Ей совсем не хочется его расстраивать, и она добавляет:
– Мне кажется, время здесь течет как-то по-другому. Понимаешь, я помню, что была здесь, но мне не кажется, что я просто сидела, сложа руки, и отчаянно скучала все десять лет. – Лицо у него разглаживается, и она продолжает: – Помню, как смотрю вверх, будто я могу видеть все, как сквозь стекло. Думаю, я ждала. И я помню, как наблюдала за тобой.
– Правда?
Кивнув, Люси берет его за руку и на этот раз сама ведет дальше по тропинке; что-то тянет ее вперед, побуждает двигаться, не стоять на месте.
– Помню, как видела тебя на холме, во время зимней вечеринки. Вы с Джеем раскачивались на ветке, а потом прыгнули вниз, на лед.
Колин смеется, качая головой:
– Я и забыл об этом. Нам двенадцать было. Я сломал лодыжку. – В его голосе звучит нотка гордости, и она улыбается.
– Видела, как ты в первый раз ездил здесь по льду, – говорит она. —Ты немного боялся, но азарт был явно сильнее.
Она улыбается во весь рот, вспомнив его раскрасневшиеся щеки, смеющееся лицо и как он все смотрел через плечо, будто боялся, что вот-вот его поймают.
– Поначалу кроме вас двоих никто сюда не приходил, но непохоже было, чтобы вы искали меня.
– Я помню это! Джей подначил меня походить по льду, когда нам было семь. Сам же и пострадал – поранился тогда о пристань, и пришлось ему делать противостолбнячный укол. Господи, и досталось же нам тогда.

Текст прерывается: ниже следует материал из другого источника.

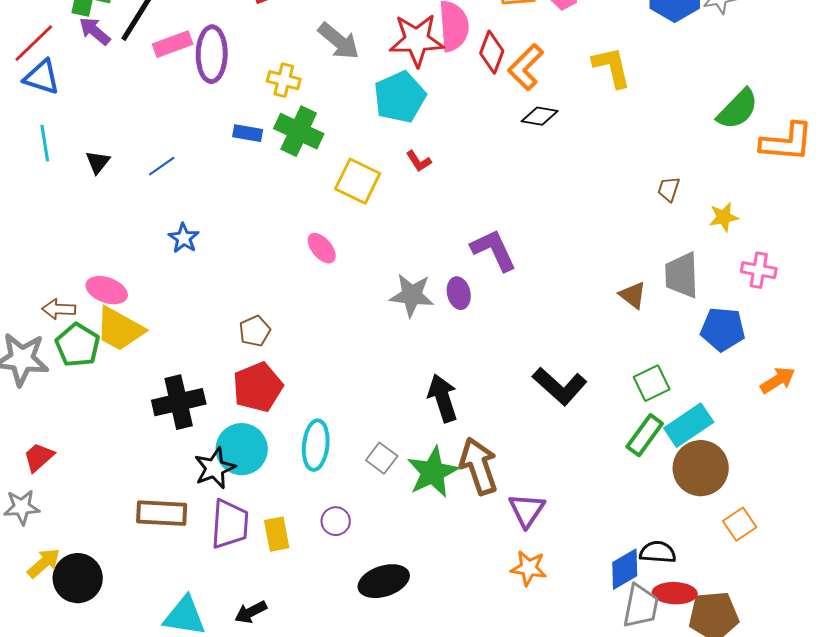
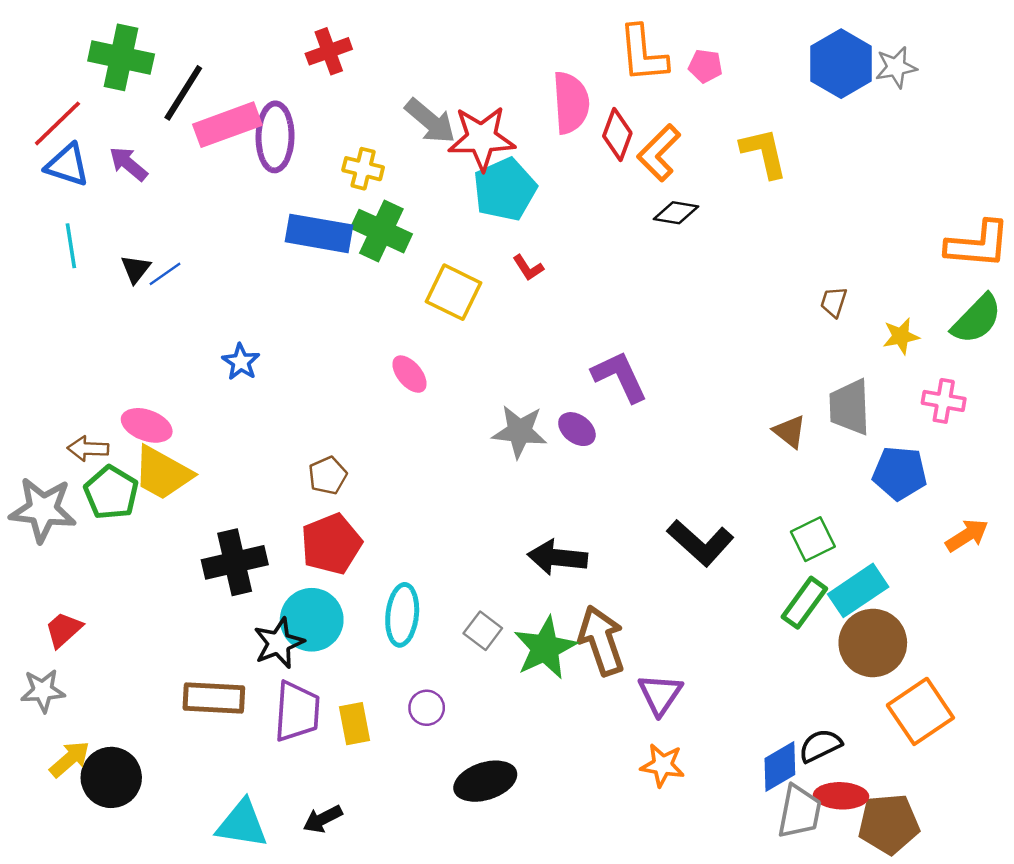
purple arrow: (95, 31) -> (128, 164), moved
red star: (417, 40) -> (482, 138), moved
pink rectangle: (173, 44) -> (227, 125), size x1.4
green semicircle: (738, 109) -> (977, 319), moved
blue rectangle: (248, 133) -> (319, 233), size x1.8
blue line: (162, 166) -> (165, 274), moved
purple ellipse: (459, 293) -> (577, 429), turned -40
black arrow: (443, 398) -> (557, 557), turned -66
orange square: (740, 524) -> (920, 711), size x1.6
black semicircle: (658, 552) -> (820, 746), turned -30

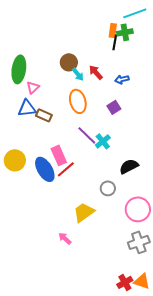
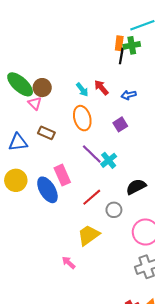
brown circle: (69, 62) -> (42, 88), moved
green ellipse: (19, 69) -> (20, 84), turned -56
pink triangle: (33, 87) -> (35, 103), turned -32
blue triangle: (27, 108) -> (18, 142), moved
red line: (66, 169) -> (92, 197), moved

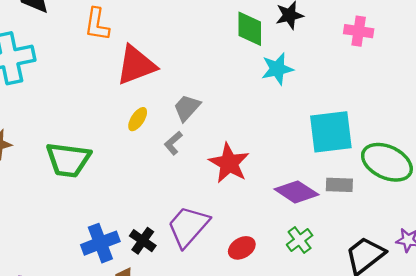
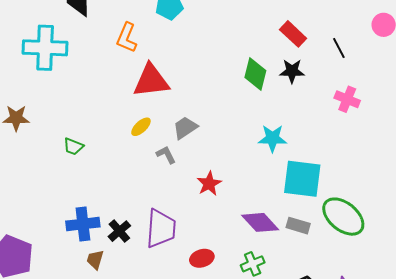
cyan star: (277, 69) -> (272, 138), moved
gray L-shape: (173, 143) -> (166, 155), turned 90
green trapezoid: (68, 160) -> (73, 146), size x0.5
red star: (229, 163) -> (209, 184), size x0.7
purple trapezoid: (188, 226) -> (161, 229), turned 129

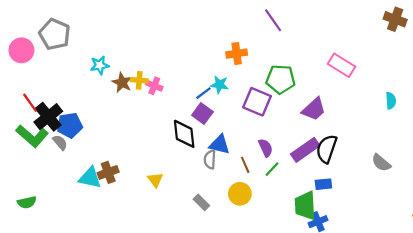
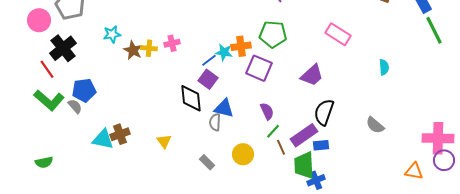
orange cross: (237, 54) -> (241, 46), moved
green pentagon: (281, 79) -> (273, 34), moved
pink cross: (154, 86) -> (172, 43), moved, turned -35
black cross: (48, 117) -> (63, 48), moved
purple rectangle: (305, 150) -> (304, 135), moved
brown line: (245, 165) -> (281, 147), moved

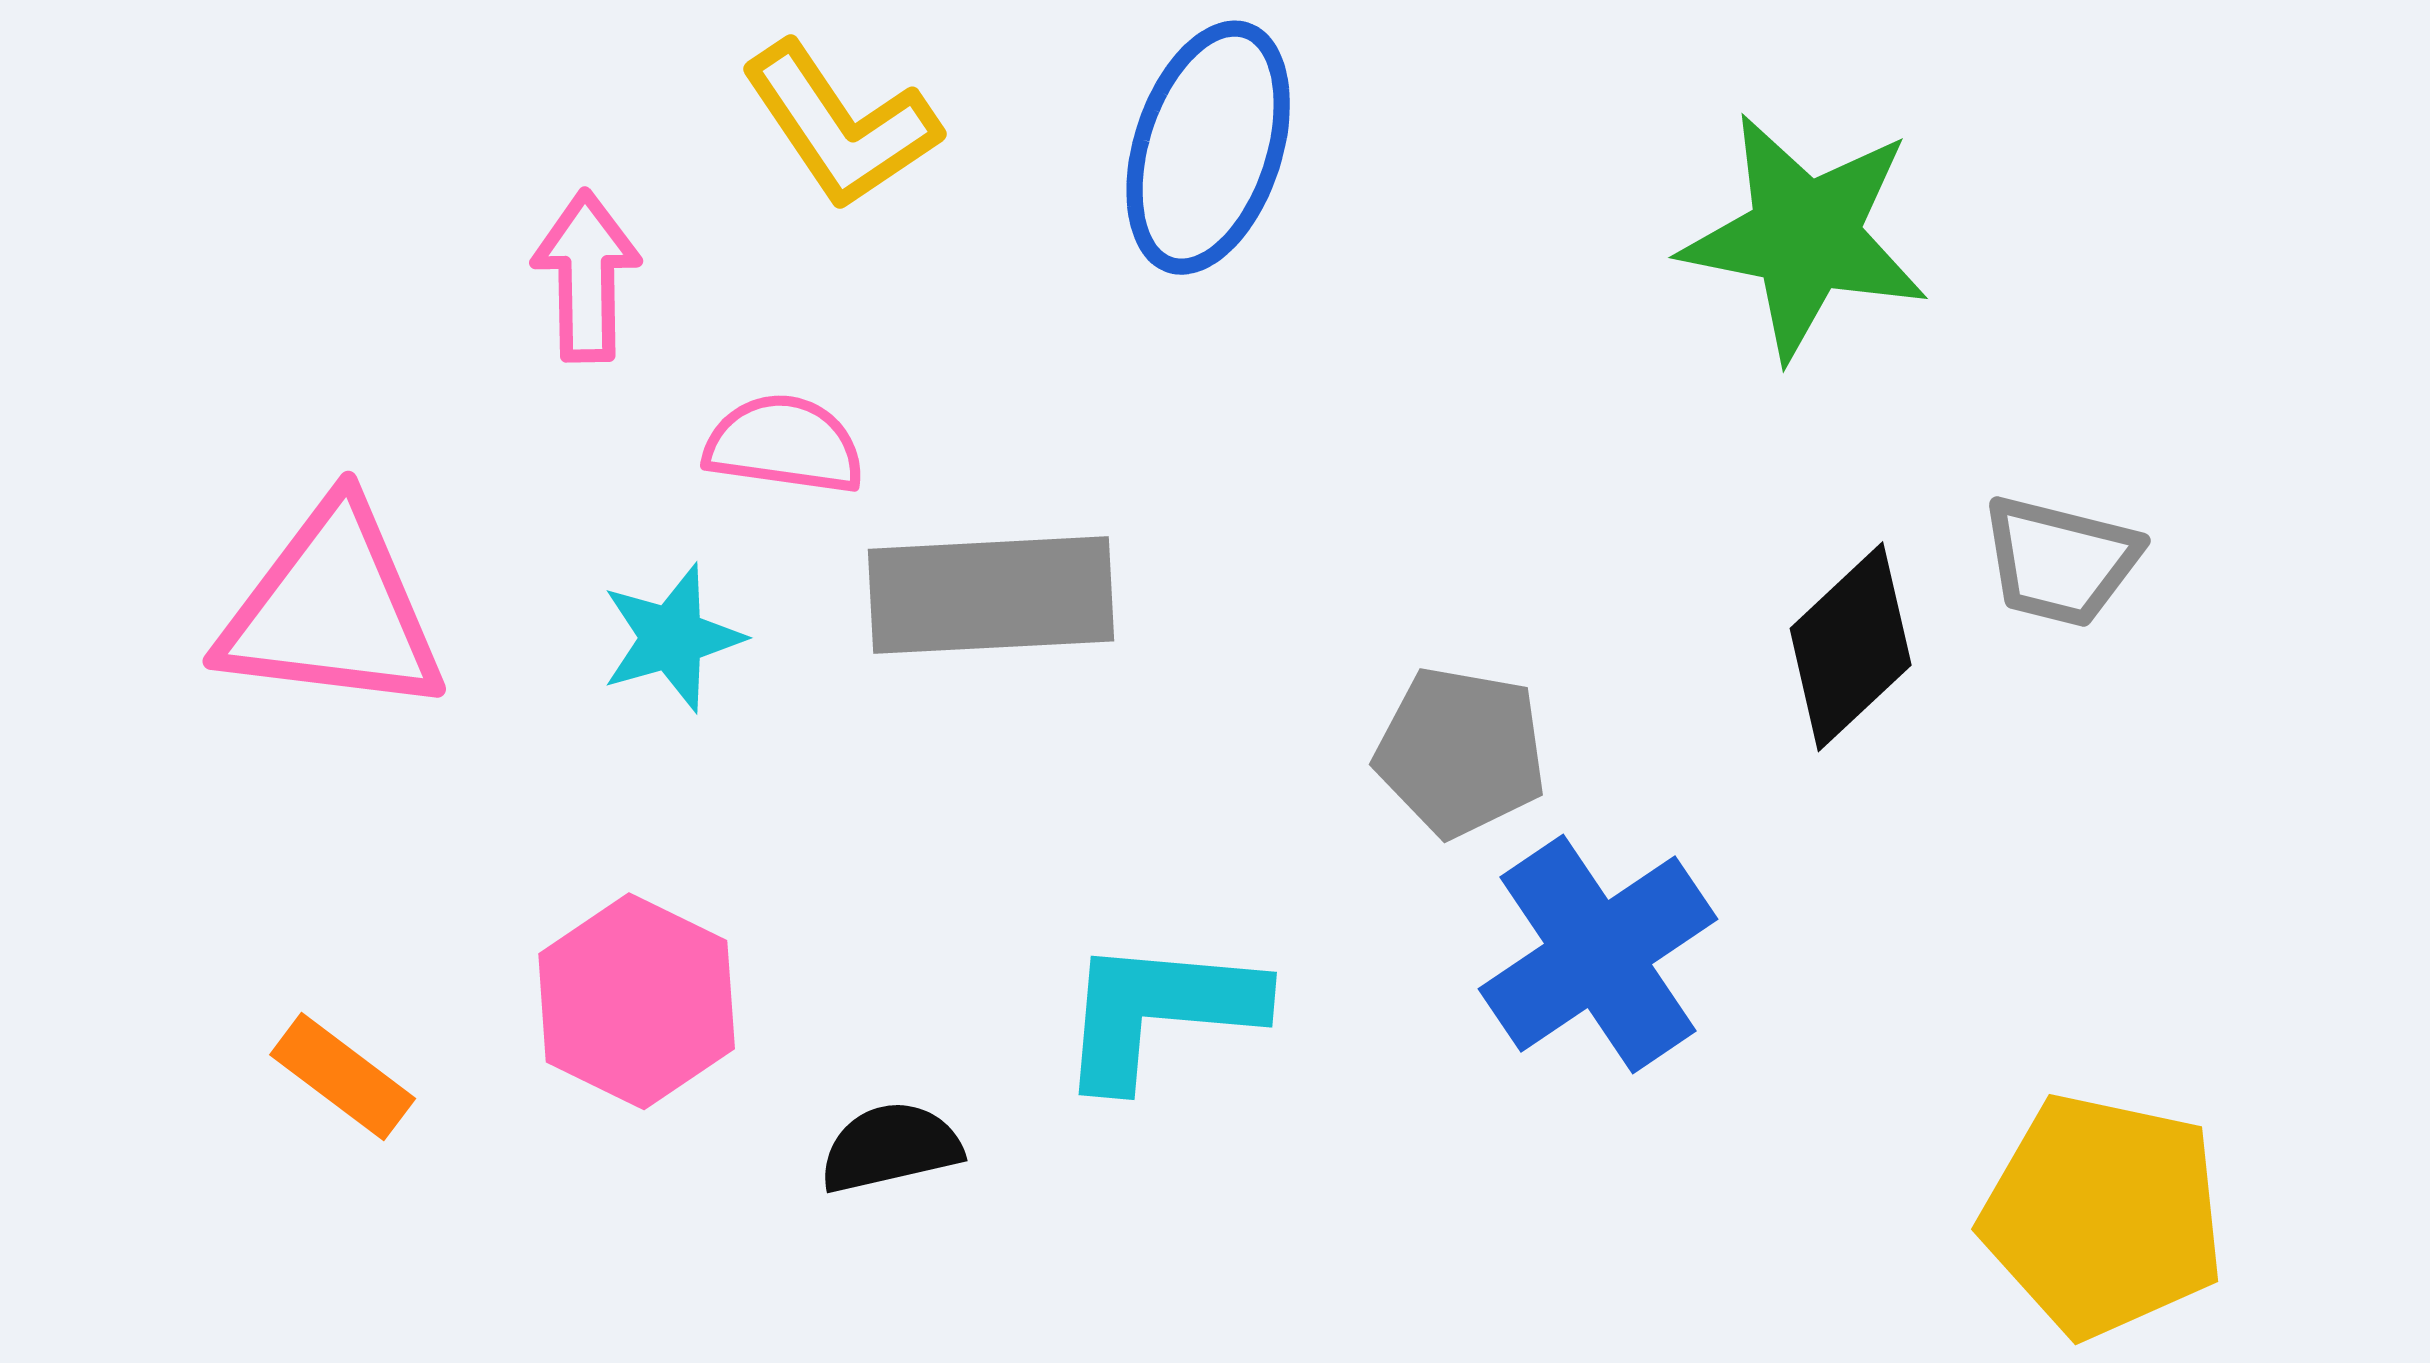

Они держатся за руки и раскачивают ими на ходу. Колин то и дело подносит ее руку к губам и целует в запястье. Губы у него теплые. И каждый раз она чувствует облачко дыхания на своей коже.
– И, как мы видим, это вас не остановило.
Он ухмыляется.
– Как же. Мы выросли под бесконечные истории об этом месте. О «ходоках», об исчезновениях, и как люди уверяли, будто видели девушку, бродившую вдоль берега, или слышали голоса. – Он нагибается поднять лист, вертит его в пальцах. – Но не все на это покупались. Ясное дело, взрослым просто было не нужно, чтобы психи-подростки пили и предавались разврату на озере. На самом деле так нам казалось даже круче.
Люси фыркает и качает головой.
– Уж конечно, рассказы об опасности только подзуживали тебя. И даже до того, как я умерла, не думаю, чтобы нам особенно позволяли бывать у озера. Слишком далеко от корпусов, слишком много возможностей впутаться в неприятности.
Они останавливаются, и он шепчет, улыбаясь, прямо ей в губы:
– Мне известно немало способов впутаться в неприятности в этих местах.
– Сколько мы уже здесь? – спрашивает она, закидывая голову, пока Колин прокладывает поцелуями дорожку от ее подбородка вниз по шее. Он бормочет что-то неразборчиво, и она собирается уже переспросить, но тут вдруг птица проносится в небе над его плечом. Ворон. Такой красивый, с крыльями, будто вырезанными из черного дерева. Он пролетает над их головами, и в тишине, царящей вокруг, разносится крик. Потом птица делает круг и садится где-то впереди.